## [WHAT THE TASK REQUIRES]
Render every line of text from the material below as a JSON list of strings, one string per line. Leave out blank lines and the pictures.

## [GIVEN INFORMATION]
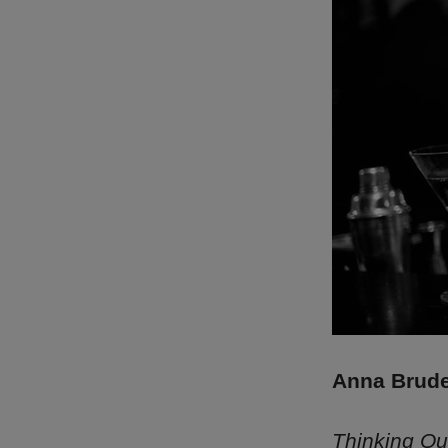
Anna Brude
Thinking Ou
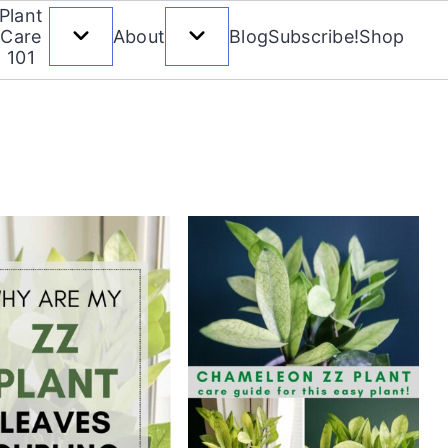
Plant
Care
About
Blog
Subscribe!
Shop
101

## [ANSWER TO THIS PROBLEM]
[
  "Anna Brude",
  "Thinking Ou",
  "Plant",
  "Care",
  "About",
  "Blog",
  "Subscribe!",
  "Shop",
  "101"
]